Tuhan menciptakan rasa takut pada manusia untuk melindungi mereka
Menciptakan sisi pertahanan yang membuat manusia tetap aman
Menyembunyikan mereka dari bahaya.

Namun, jika rasa takut itu memenjarakan, mengungkung, membungkusmu dengan ketat, membuatmu sulit bernafas, apa yang akan kau lakukan?

***

Dio keluar dari ruang guru. Dia baru saja mengantarkan tumpukan tugas sekelas pada pelajaran Bu Erna, guru Sainsnya. Tiba-tiba ponselnya berbunyi. Nomor tidak dikenal.
“Ya, ini siapa?”

“Oh, Dokter Yang”

Radit menautkan kedua alisnya mendengar Dio memanggilnya dengan nama itu, tapi dia tak ambil pusing, dia sudah terbiasa dipanggil dengan nama itu oleh Rani beberapa tahun ini.

“Dokter tahu dari mana nomorku?
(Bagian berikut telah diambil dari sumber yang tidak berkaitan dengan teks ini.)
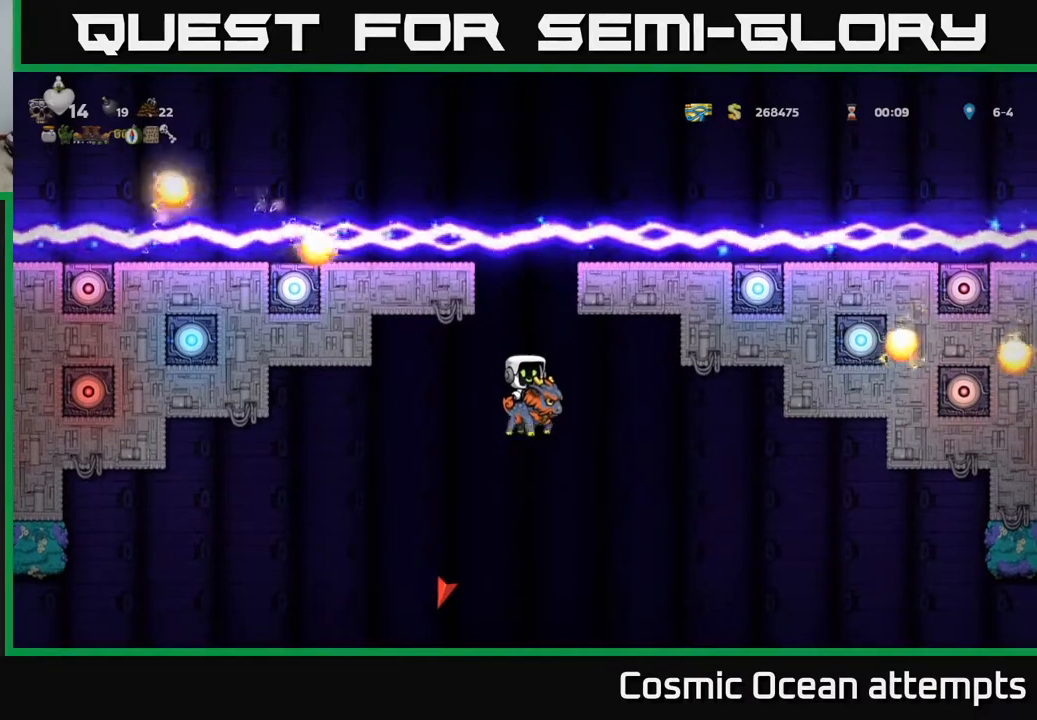
{"buttons": ["A"], "left_stick": "center", "events": [[33, "A", "up"], [367, "A", "down"]]}
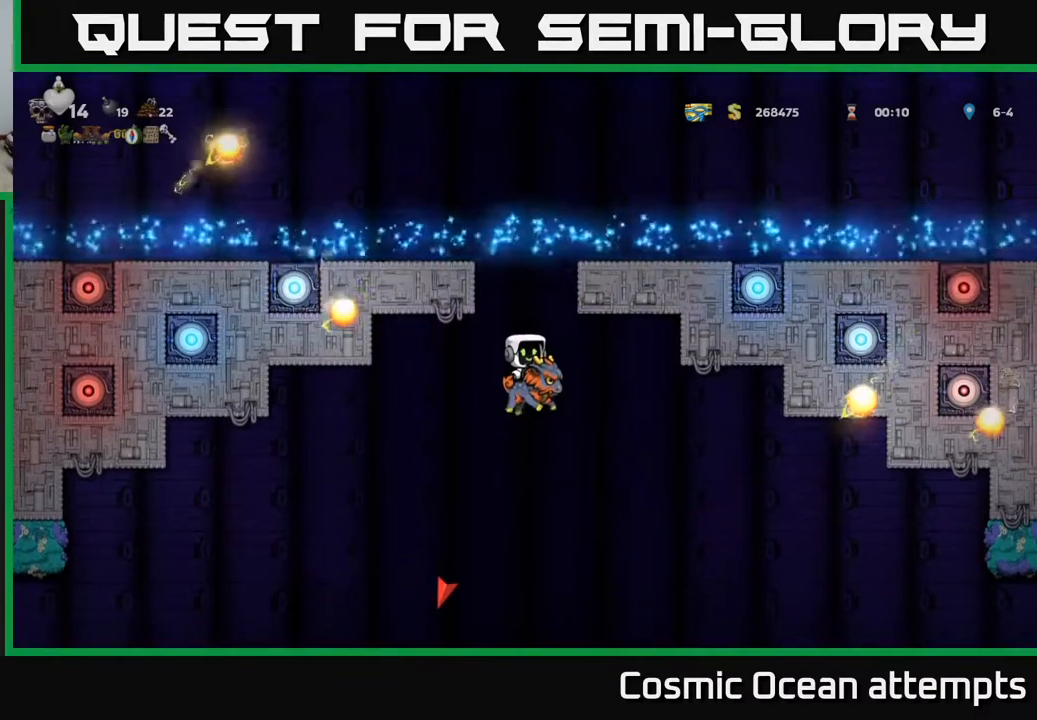
{"buttons": ["A"], "left_stick": "center", "events": []}
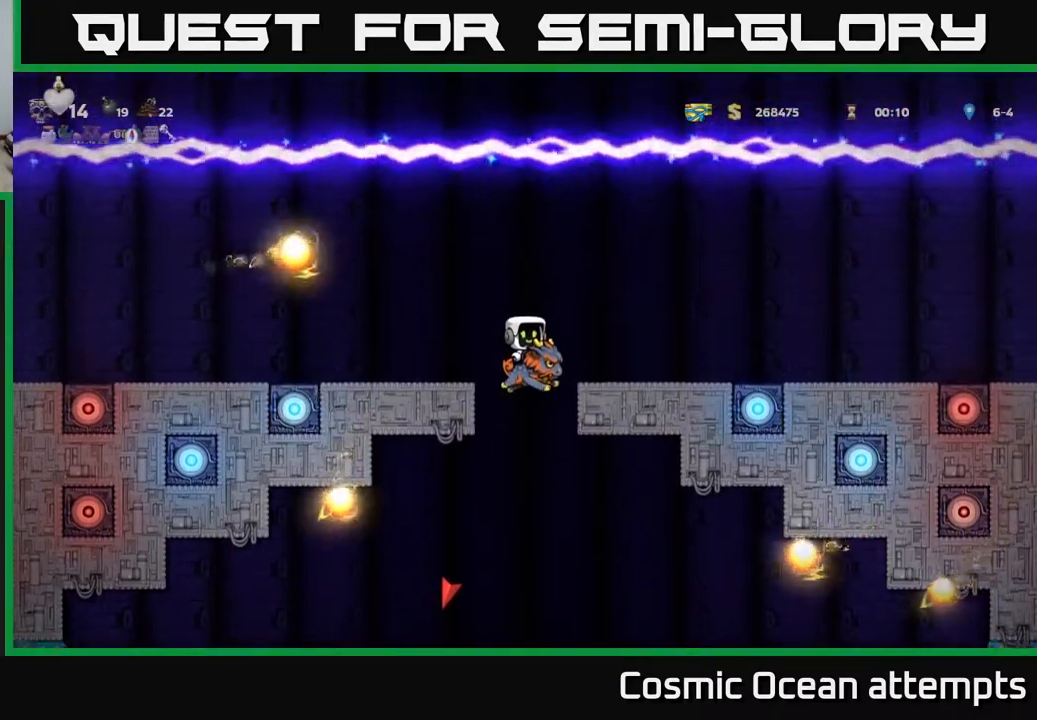
{"buttons": [], "left_stick": "center", "events": [[333, "A", "up"]]}
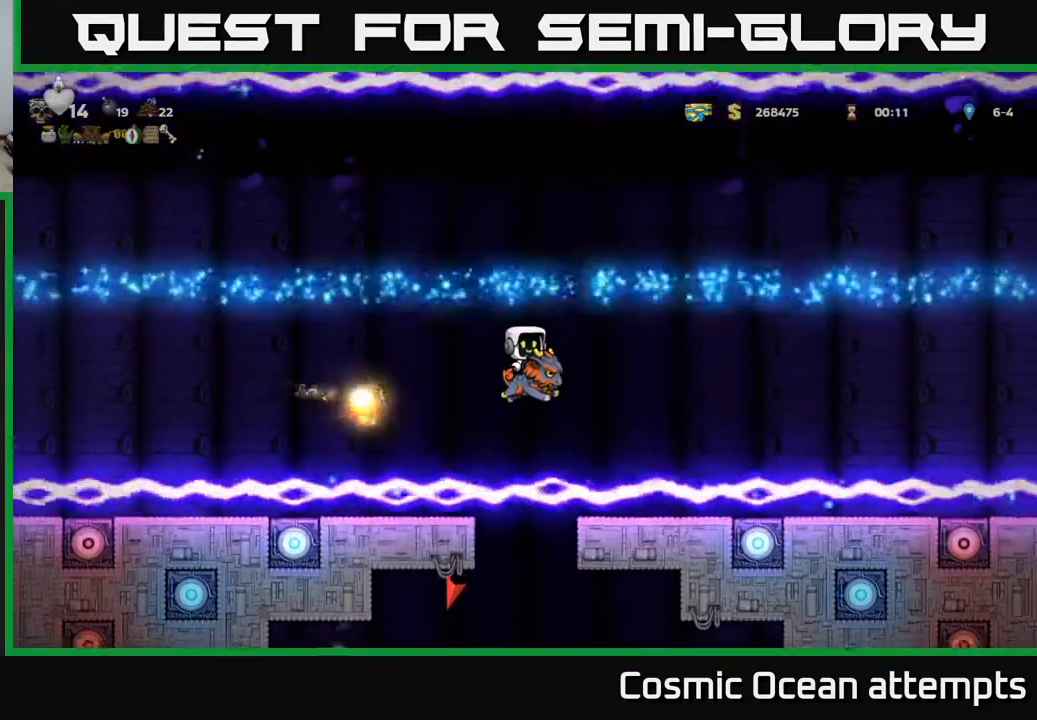
{"buttons": ["A"], "left_stick": "center", "events": [[33, "A", "down"]]}
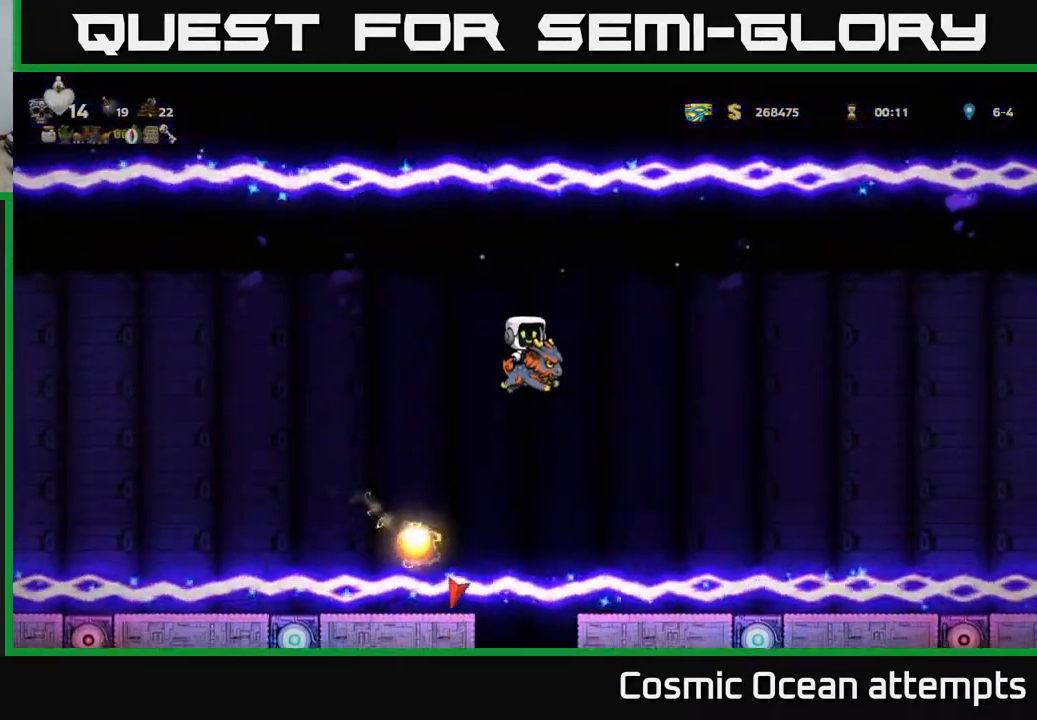
{"buttons": ["A"], "left_stick": "center", "events": [[200, "A", "up"], [467, "A", "down"]]}
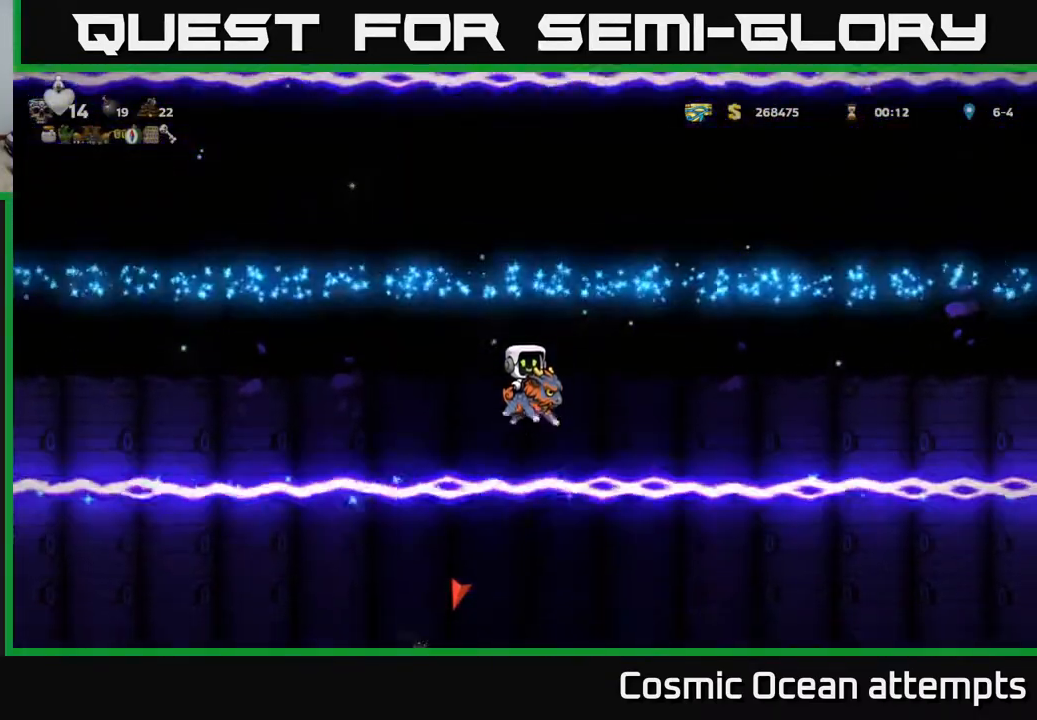
{"buttons": ["A"], "left_stick": "center", "events": []}
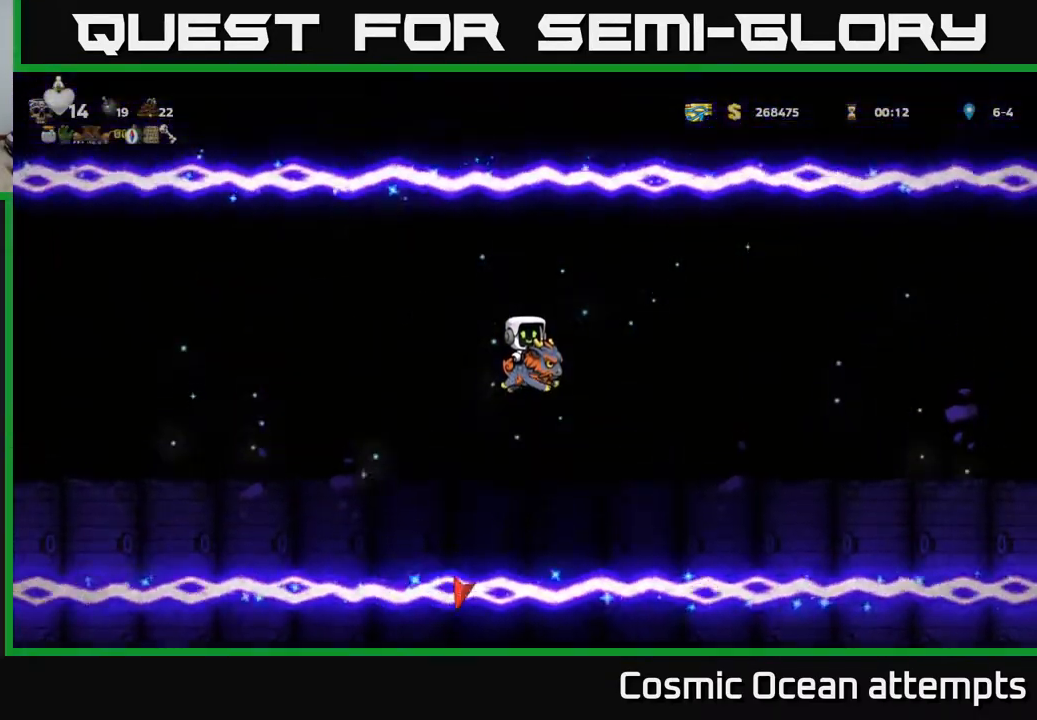
{"buttons": ["A"], "left_stick": "center", "events": [[217, "A", "up"], [483, "A", "down"]]}
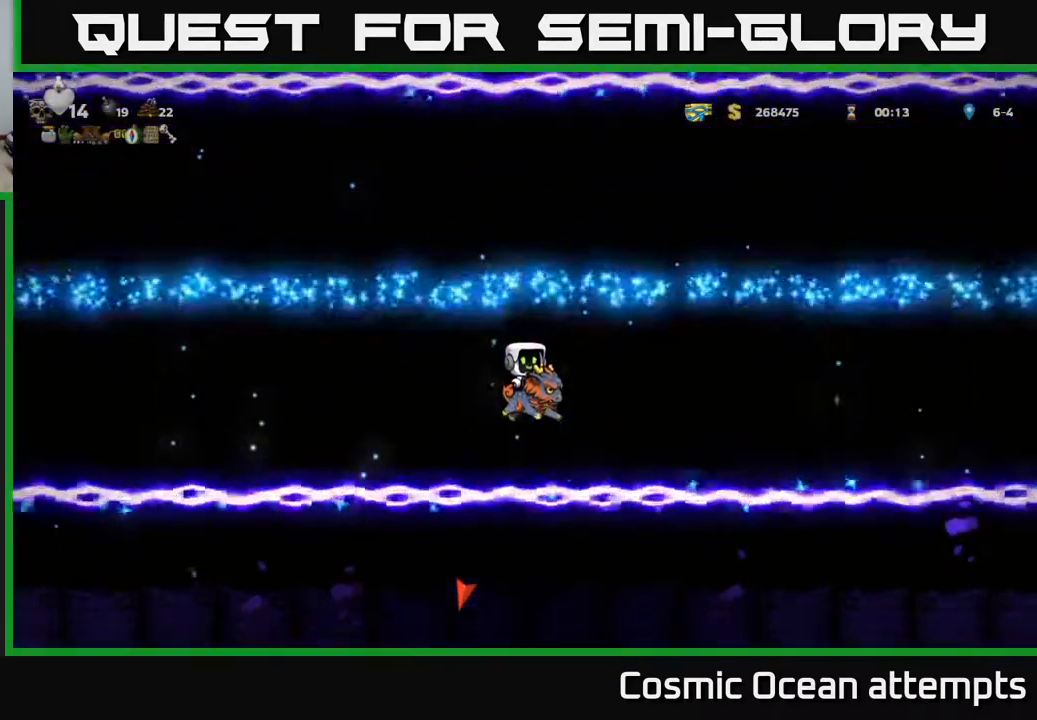
{"buttons": ["A"], "left_stick": "center", "events": []}
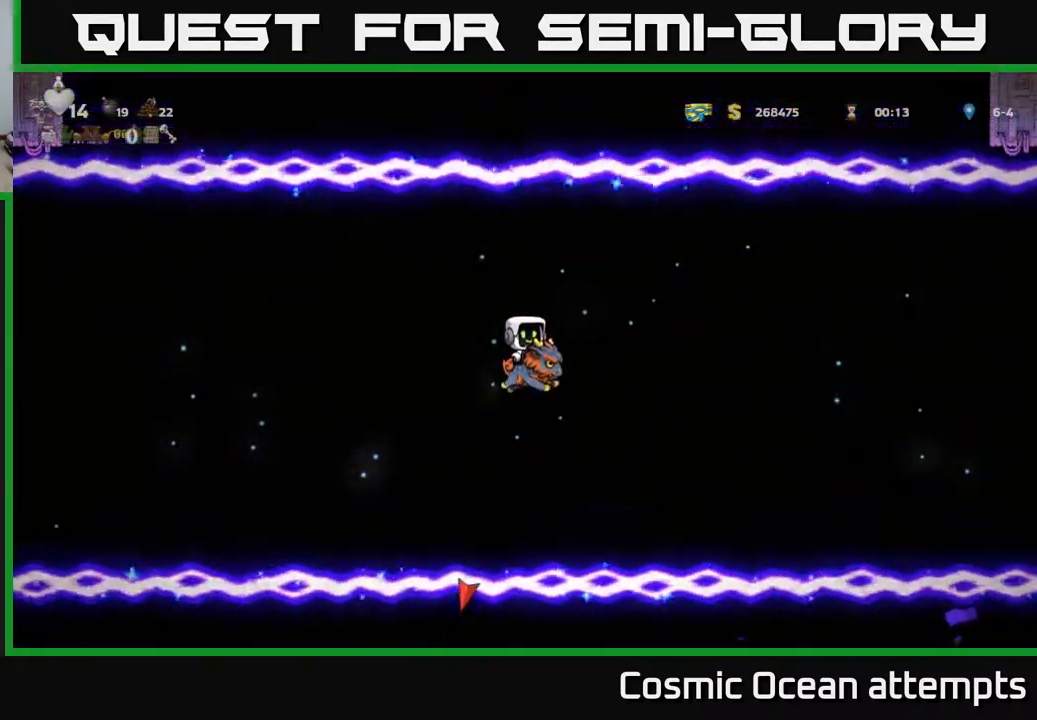
{"buttons": [], "left_stick": "center", "events": [[267, "A", "up"]]}
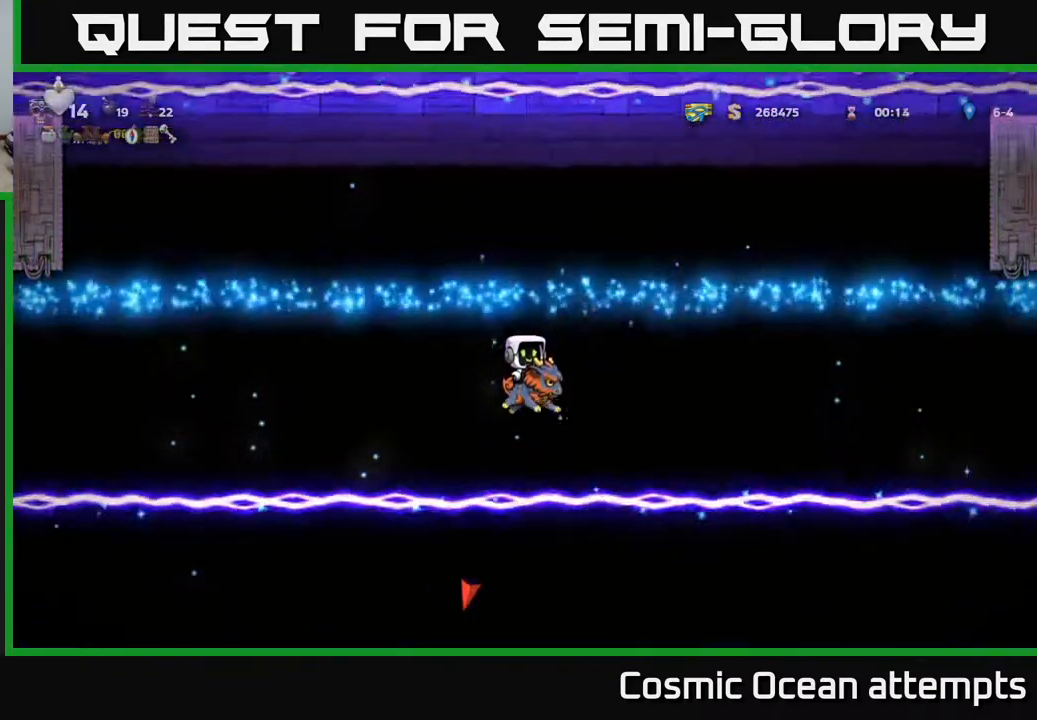
{"buttons": ["A"], "left_stick": "center", "events": [[17, "A", "down"]]}
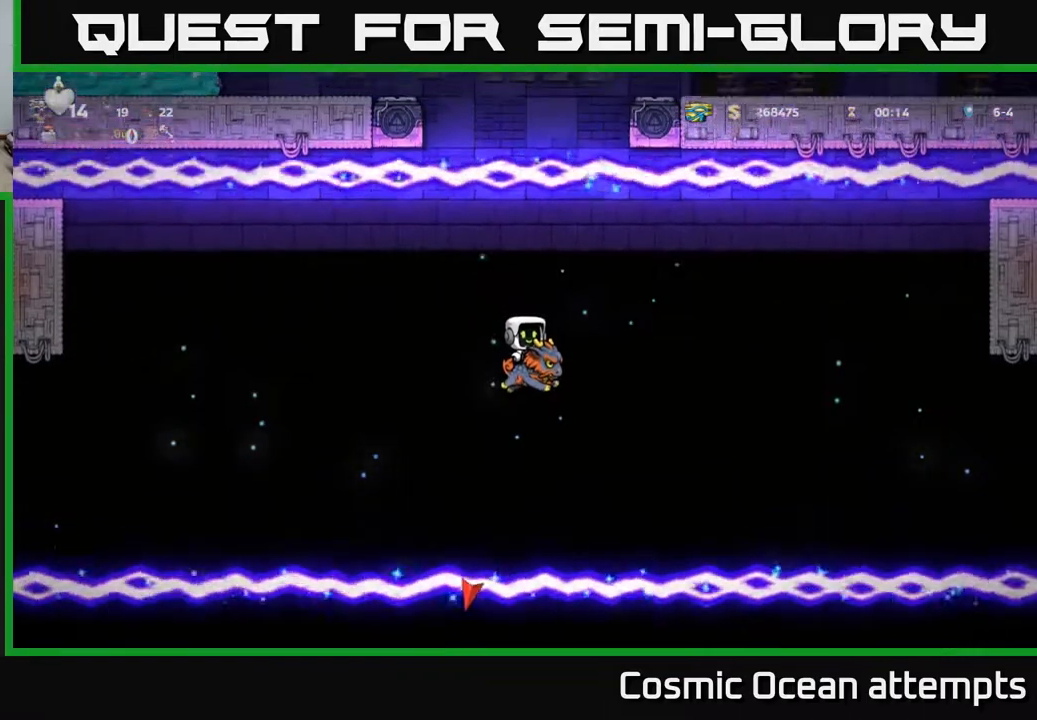
{"buttons": [], "left_stick": "center", "events": [[233, "A", "up"]]}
Ada perlu apa?”

“Aku mau minta bantuanmu, bisa?”

“Tergantung apa dulu”

“Berkaitan dengan Kakakmu”

“Oke, aku dengerin”

***

Dio duduk sendiri di sebuah kafe. Sudah setengah jam dia di situ, jus mangganya sudah habis. Saat ini Dio merasa penasaran tingkat dewa dengan apa yang akan disampaikan oleh dokter Yang mengenai kakaknya. Dia baru saja mengenal dokter Yang secara langsung, tiba-tiba orang ini mau membahas mengenai kakaknya dengan dirinya secara rahasia.

Kakaknya memang aneh. Dia tidak memiliki banyak teman, setahunya teman dekat kakaknya hanya kak Dian dan kak Desi. Dia juga tidak pernah dekat dengan satu pun lelaki, apalagi pacaran. Terus dia memakai gunting kuku sebagai bandul kalung, yang sangat tidak modis sama sekali. Kakak juga tidak pernah mau mencium tangan Ayah dan hanya bisa menyentuh satu laki-laki, yaitu dirinya. Hal aneh apalagi yang ada pada kakaknya selain itu semua?

“Hei” sebuah tepukan lembut di bahu membuyarkan lamunan Dio.
“Maaf membuatmu menunggu, tadi ada kejadian mendadak di Rumah sakit” kata Radit sambil duduk

“It’s oke” kata Dio.

“Aku pesenin jus lagi, ya?”

“Gapapa, ga usah, Dok”

“Yaudah, aku pesenin makanan aja ya”

Dio belum sempat protes, Radit sudah memanggil seorang pramusaji.

“Jadi, ada apa dengan Kak Rani?” tanya Dio.

“Sebetulnya, begini…” Radit memilih kata-kata. “Apa Rani pernah cerita bagaimana awalnya kami bertemu?” tanya Radit. Dio menggeleng.

“Kami bertemu di alun-alun kota beberapa tahun lalu. Saat itu dia histeris dan panik setelah seorang pria mendekati dan menanyakan keadaannya. Kebetulan aku berada di dekatnya dan menenangkannya, lalu membawanya ke rumah sakit”

“Histeris? Serangan panik? Kenapa bisa?” tanya Dio.

“Penyebabnya masih aku selidiki. Kau tahu apa pekerjaanku?” tanya Radit.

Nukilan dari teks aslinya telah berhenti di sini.